Extract all events with their temporal information:

{
  "events": [
    {
      "description": "string — what happened",
      "date": "string or null — ISO 8601. If only year: YYYY. If year-month: YYYY-MM",
      "date_type": "exact|approximate|range_start|range_end|before|after|unknown",
      "date_context": "string — how the date was expressed ('Q3 2024', 'last Tuesday', 'sometime in spring')",
      "participants": ["string — who was involved"],
      "location": "string or null",
      "confidence": "high|medium|low — how confident are you in the extracted date?"
    }
  ]
}

TEMPORAL REASONING:
- 'Last Tuesday' relative to document date of 2024-03-15 → 2024-03-12
- 'The following quarter' after Q3 2024 → Q4 2024 (range: 2024-10-01 to 2024-12-31)
- If the document date is unknown and a relative date is used, set date to null and
  preserve the relative expression in date_context

Batch Extraction

For extracting from multiple documents with consistent schema:

Process the following [N] documents. For EACH document, return a JSON object
with the extraction schema. Return ALL results as a JSON array:

[
  { "doc_id": 1, ...extracted fields... },
  { "doc_id": 2, ...extracted fields... }
]

If extraction fails for a document (e.g., wrong format, unreadable):
{ "doc_id": N, "error": "reason for failure" }

Quality Assurance Patterns

The Verification Loop

After extraction, verify your output:

1. COUNT CHECK: Number of extracted items should match what you observed
   in the document. State: "Extracted [N] items. Document appears to contain [M]."

2. REQUIRED FIELD CHECK: For each required field, confirm it has a non-null value
   or explain why it's null: "Field [X] is null because [reason]."

3. SUSPICIOUS VALUE FLAG: If any value seems unusual (e.g., $1,000,000 for a
   coffee invoice), flag it: "SUSPICIOUS: [field] = [value]. Possible error in
   extraction or source document."

4. CONFIDENCE SCORE: Overall confidence in the extraction: [0.0 - 1.0]
   Below 0.8: list the uncertain fields and why.

Handling Imperfect Documents

This document may contain:
- OCR errors (scanned document)
- Handwritten annotations
- Conflicting information (e.g., two different totals)
- Missing pages or sections

When you encounter issues:
- OCR UNCERTAINTY: "The value appears to be [best guess] but could be [alternative].
  Context: [surrounding text]."
- CONFLICT: "Field [X] appears twice: value A (section 3) and value B (section 7).
  Using [choice] because [reasoning]."
- MISSING: "Section [X] appears to be missing.
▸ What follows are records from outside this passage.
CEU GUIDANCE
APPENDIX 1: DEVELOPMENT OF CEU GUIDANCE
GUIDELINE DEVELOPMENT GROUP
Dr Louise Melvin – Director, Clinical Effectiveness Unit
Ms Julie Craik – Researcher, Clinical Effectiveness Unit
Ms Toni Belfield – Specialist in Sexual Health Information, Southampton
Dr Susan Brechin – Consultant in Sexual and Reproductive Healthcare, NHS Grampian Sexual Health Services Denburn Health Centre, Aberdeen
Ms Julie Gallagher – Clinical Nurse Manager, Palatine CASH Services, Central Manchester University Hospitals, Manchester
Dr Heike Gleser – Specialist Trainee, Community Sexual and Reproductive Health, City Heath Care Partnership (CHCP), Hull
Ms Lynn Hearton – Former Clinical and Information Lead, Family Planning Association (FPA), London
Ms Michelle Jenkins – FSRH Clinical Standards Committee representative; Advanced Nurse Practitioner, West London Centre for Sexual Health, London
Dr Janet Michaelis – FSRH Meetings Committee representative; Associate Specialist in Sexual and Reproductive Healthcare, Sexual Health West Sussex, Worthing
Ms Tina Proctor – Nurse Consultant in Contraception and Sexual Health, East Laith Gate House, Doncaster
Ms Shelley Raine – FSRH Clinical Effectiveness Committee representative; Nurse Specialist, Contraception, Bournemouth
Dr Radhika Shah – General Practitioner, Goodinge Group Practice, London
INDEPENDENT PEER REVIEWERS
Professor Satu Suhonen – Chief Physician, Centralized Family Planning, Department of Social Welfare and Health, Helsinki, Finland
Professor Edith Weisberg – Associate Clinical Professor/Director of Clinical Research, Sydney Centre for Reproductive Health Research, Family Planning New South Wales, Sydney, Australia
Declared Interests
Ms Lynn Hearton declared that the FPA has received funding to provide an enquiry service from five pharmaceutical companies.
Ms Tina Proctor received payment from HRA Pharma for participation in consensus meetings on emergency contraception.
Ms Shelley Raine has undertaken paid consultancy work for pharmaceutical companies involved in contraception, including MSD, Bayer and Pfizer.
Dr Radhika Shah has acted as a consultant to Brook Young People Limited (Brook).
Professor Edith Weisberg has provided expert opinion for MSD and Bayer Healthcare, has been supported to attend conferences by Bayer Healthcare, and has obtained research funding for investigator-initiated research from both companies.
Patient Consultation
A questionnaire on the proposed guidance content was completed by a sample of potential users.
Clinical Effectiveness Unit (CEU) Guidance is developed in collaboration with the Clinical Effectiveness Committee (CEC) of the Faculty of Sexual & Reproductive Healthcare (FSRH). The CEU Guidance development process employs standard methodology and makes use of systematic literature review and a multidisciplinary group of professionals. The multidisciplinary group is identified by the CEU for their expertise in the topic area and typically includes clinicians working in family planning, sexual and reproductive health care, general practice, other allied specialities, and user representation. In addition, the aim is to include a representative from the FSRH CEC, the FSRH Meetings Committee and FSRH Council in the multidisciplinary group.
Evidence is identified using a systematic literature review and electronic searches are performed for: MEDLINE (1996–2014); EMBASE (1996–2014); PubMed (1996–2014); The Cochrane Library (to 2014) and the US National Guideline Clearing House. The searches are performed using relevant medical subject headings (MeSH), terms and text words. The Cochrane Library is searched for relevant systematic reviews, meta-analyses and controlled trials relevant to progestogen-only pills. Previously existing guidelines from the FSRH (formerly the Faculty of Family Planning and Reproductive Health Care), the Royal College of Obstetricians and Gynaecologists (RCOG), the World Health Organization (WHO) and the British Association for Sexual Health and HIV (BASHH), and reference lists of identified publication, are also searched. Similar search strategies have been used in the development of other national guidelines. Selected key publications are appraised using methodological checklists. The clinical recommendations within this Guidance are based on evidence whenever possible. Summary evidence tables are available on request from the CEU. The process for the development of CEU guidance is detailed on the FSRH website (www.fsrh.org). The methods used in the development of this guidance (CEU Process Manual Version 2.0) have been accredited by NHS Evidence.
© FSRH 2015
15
Fields [Y, Z] cannot be extracted."

Note:

Production Pipeline Pattern: For high-volume extraction, implement a two-pass system. Pass 1: Claude extracts + self-verifies with confidence scores. Pass 2: Items with confidence < 0.9 go to a second Claude call with more explicit extraction instructions, or to human review.

Note:

Schema drift danger: Claude will follow your schema exactly — even if the schema is wrong for the document. If you ask for "invoice_number" but the document calls it "Reference No.", Claude may return null rather than recognizing the different label. Include field aliases in your definitions.